For Farray, author of Meditaciones (2022), the public pays for admission to a stand-up show so that they can peer into the abyss and listen to a comedian say out loud the things we often dare not face ourselves. A bit like philosophers who seek knowledge in solitude. In that space, we are pushed to go “a little past our limits, to find new spaces of freedom, to do the dirty work,” he says.

During that encounter, issues that challenge us as a community can be laid out on the table, like when the Australian comedian Hannah Gadsby spoke about the brutal violence she suffered in her homeland for being a lesbian: “I took everything I knew about comedy, cut it up, and created a monster from that corpse,” she told EL PAÍS’s Jaime Rubio Hancock.

With merciless humor, comedians can show us how we are being racist without knowing it, why we never learn from our mistakes, or how to face death. As Farray does, when he points to the “unresolved existential tension” between him and death, and jokes that on his tombstone he plans to write, “I could see it coming,” and that to trick death, just before that fatal hour, he plans to “play dead” so that death will hesitate, as if to say: “Do I have the wrong guy? Am I shaking the same hand twice?”

I read Kierkegaard

For years, the Spanish comedic duo Faemino and Cansado have made audiences erupt in laughter with their celebrated skit: “Qué va, qué va, qué va, yo leo a Kierkegaard (”Hey now, come on, I read Kierkegaard!”). The refrain gets at something deeper than a good laugh. As the Danish philosopher once wrote: “When I was young, I forgot how to laugh… when I was older, I opened my eyes and beheld reality, at which I began to laugh, and since then, I have not stopped laughing.”

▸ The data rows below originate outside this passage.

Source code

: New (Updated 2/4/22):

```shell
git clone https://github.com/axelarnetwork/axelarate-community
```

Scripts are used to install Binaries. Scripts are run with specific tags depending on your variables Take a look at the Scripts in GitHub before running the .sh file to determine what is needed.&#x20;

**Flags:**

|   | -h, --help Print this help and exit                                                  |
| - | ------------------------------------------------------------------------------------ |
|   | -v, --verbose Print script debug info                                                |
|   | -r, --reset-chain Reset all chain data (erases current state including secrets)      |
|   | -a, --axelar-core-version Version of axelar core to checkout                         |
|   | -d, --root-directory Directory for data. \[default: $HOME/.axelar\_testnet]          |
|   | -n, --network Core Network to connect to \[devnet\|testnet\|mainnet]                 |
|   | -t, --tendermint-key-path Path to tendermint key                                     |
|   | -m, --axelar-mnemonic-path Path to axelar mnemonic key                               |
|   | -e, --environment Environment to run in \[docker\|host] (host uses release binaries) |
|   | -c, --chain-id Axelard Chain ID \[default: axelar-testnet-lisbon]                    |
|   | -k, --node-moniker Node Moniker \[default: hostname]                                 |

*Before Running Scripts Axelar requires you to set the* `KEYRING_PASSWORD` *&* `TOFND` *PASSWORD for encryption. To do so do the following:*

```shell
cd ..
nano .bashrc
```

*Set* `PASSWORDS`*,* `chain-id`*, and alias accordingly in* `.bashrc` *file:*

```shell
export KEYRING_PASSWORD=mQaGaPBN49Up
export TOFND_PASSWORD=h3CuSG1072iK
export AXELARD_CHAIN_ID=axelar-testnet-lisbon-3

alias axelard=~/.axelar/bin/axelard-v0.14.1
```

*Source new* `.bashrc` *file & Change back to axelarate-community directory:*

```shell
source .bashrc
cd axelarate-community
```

For Kierkegaard, the tragic and the comic are ultimately the same thing: a contradiction. While the former is painful, however, the latter is an incongruity seen in perspective and, therefore, painless. In this way, the person who views something with a sense of humor can find a way out: the person is aware of the contradiction, and doesn’t know what to do about it, but is also no longer tormented by it.

Along these same lines, Amir proposes an ethics of compassion through humor: her thesis is that in human beings, all desires contradict each other, and are incongruent with reality, which leads to a tragic situation where we react with complete rigidity. The comic sensibility, on the other hand, knows how to see and live with duality and contradiction. “Realizing this irresolvable incoherence can bring us peace,” says Amir, who invites us all to adopt a self-reflective posture, by ridiculing ourselves (“but gently, and with forgiveness”). A form of salvation — precarious, holy — just within our reach.